Meterana pascoei is a moth in the family Noctuidae, endemic to New Zealand. The name and description were published as Morrisonia pascoei by William George Howes in 1912. It is about 38 mm long, with reddish-brown forewings marked with faint lines and a pair of kidney-shaped marks, and a reddish-brown abdomen with a pronounced tuft at the end. Howes named the species in honour of Merlin O. Pasco of Queenstown, who had sent him 20 specimens caught at a treacle-baited moth trap – Howes had previously collected just two specimens, in 1910.

== Nomenclature ==
In 1928, in his book The Butterflies and moths of New Zealand, George Vernon Hudson discussed this species, placing it within the genus Melanchra and edited the epithet to "pascoi". John S. Dugdale also used the epithet "pascoi" and proposed several new synonyms for this species in his 1988 publication Lepidoptera - annotated catalogue, and keys to family group taxa.
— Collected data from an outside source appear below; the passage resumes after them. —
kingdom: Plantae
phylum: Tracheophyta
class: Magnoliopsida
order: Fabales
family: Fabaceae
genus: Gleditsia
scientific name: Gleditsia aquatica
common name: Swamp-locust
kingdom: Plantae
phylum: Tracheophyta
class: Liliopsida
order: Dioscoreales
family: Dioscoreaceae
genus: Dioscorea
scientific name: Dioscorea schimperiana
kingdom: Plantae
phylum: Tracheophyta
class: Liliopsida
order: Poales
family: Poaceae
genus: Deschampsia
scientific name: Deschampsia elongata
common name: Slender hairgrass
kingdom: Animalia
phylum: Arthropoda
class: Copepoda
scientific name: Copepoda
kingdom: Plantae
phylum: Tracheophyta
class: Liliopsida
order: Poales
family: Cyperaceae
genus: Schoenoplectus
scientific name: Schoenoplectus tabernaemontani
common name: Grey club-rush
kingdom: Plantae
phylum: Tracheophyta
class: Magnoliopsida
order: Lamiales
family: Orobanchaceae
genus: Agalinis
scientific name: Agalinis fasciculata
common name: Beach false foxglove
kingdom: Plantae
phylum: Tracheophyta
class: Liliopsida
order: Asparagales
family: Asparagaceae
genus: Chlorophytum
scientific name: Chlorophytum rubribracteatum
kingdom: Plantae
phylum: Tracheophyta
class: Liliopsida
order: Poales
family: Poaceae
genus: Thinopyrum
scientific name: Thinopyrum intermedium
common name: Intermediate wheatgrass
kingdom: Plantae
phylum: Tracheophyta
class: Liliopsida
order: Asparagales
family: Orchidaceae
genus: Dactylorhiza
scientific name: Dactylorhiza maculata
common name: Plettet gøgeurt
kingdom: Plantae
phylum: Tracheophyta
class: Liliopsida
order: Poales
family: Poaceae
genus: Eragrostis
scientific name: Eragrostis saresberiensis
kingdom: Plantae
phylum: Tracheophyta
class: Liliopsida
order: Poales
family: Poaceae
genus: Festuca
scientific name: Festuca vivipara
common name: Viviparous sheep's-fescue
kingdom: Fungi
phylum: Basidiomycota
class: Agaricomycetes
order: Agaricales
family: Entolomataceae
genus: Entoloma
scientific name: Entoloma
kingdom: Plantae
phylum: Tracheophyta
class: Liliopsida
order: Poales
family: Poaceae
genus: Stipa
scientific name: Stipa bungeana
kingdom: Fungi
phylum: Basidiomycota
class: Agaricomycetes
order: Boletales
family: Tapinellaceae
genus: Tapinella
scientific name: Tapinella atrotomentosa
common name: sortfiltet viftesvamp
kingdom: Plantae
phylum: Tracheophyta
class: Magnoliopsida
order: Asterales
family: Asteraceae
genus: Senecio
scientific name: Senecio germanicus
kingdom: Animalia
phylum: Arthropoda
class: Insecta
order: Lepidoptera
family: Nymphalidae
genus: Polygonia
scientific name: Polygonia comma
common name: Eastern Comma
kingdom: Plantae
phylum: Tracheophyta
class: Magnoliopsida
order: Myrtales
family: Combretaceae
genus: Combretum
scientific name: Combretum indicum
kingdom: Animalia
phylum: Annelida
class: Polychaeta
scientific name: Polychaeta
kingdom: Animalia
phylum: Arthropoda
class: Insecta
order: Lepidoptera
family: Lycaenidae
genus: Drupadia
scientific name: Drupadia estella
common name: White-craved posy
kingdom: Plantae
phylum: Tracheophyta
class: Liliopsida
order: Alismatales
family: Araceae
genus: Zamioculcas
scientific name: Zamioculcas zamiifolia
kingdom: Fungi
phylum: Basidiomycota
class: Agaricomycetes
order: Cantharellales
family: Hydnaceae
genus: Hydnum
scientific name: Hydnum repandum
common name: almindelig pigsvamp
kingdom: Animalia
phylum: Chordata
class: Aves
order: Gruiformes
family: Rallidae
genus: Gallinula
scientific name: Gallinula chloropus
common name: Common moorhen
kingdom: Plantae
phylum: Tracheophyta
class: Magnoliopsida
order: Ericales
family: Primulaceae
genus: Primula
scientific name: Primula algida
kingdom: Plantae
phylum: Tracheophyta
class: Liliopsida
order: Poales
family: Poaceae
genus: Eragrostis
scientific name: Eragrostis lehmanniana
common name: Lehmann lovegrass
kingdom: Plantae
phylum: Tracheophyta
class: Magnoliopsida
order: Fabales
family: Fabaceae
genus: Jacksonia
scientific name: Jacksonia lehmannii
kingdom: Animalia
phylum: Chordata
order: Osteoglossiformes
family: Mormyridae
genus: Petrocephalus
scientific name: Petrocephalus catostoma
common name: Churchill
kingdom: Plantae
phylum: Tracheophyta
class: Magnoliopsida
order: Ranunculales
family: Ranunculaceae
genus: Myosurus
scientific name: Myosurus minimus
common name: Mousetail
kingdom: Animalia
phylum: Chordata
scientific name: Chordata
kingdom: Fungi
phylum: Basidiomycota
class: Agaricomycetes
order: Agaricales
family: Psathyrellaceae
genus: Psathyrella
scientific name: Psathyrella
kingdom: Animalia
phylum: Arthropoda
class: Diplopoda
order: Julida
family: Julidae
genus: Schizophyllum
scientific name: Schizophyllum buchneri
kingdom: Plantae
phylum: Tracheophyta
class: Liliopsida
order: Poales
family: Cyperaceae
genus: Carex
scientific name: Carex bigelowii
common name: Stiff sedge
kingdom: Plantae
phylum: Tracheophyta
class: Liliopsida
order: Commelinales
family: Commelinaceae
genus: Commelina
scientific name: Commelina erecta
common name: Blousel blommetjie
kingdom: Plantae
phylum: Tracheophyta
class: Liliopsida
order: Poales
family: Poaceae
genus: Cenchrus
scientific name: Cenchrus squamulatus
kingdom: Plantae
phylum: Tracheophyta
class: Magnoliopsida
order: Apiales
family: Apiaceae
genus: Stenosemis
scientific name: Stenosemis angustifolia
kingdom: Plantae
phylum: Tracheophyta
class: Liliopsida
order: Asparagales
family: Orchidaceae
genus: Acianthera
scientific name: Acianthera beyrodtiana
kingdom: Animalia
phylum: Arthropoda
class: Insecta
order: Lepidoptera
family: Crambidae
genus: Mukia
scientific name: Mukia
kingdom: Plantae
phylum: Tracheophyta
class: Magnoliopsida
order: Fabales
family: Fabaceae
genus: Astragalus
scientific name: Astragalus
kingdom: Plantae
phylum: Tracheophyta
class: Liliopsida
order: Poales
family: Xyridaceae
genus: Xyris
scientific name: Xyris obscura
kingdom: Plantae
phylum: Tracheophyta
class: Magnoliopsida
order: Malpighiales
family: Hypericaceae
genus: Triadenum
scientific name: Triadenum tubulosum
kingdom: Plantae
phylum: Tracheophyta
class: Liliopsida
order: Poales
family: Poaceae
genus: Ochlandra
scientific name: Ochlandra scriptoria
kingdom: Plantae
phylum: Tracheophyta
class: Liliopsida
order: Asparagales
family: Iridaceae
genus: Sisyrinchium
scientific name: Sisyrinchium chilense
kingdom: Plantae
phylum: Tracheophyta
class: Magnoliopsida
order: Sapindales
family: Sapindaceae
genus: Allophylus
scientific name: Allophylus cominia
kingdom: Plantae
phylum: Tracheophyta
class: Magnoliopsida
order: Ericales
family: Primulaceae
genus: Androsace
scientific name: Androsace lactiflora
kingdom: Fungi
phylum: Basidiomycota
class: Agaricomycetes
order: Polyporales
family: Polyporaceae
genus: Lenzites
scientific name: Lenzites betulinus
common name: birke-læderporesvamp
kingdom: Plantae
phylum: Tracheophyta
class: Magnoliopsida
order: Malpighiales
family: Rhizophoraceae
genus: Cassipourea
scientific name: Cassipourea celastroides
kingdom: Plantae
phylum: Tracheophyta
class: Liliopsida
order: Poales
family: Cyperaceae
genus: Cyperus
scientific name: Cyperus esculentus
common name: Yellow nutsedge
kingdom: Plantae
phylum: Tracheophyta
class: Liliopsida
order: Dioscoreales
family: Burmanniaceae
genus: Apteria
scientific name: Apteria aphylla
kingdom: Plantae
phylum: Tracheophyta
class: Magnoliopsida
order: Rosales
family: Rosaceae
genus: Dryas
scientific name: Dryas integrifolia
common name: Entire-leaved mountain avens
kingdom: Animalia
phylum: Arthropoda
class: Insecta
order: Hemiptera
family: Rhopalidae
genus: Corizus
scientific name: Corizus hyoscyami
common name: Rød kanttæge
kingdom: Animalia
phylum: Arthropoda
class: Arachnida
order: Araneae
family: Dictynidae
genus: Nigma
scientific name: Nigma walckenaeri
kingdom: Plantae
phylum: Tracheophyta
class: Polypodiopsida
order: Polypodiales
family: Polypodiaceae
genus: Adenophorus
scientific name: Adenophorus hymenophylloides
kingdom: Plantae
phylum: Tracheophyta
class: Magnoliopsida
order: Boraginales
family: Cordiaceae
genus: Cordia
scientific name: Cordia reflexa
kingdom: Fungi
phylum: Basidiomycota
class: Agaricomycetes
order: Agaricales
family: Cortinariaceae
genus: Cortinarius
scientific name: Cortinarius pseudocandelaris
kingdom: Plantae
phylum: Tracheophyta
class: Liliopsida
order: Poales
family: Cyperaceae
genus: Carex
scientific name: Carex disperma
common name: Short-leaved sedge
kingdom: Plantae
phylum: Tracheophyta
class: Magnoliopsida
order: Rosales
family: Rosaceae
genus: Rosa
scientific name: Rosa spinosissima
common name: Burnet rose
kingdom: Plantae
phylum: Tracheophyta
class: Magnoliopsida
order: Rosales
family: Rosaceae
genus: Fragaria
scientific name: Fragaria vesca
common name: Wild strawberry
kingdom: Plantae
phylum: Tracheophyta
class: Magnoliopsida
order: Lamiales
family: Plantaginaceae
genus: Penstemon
Most institutions and databases such as the New Zealand Arthropod Collection, the New Zealand Threat Classification website, the entomological collections of the Museum of New Zealand Te Papa Tongarewa and the Auckland War Memorial Museum, continue to use the epithet "pascoi". The extra "e" added in Howes's original paper may have arisen from "Pascoe" being a more common form of the surname.

== Behaviour ==
Adults are attracted to light and have been collected via a mercury vapour light trap.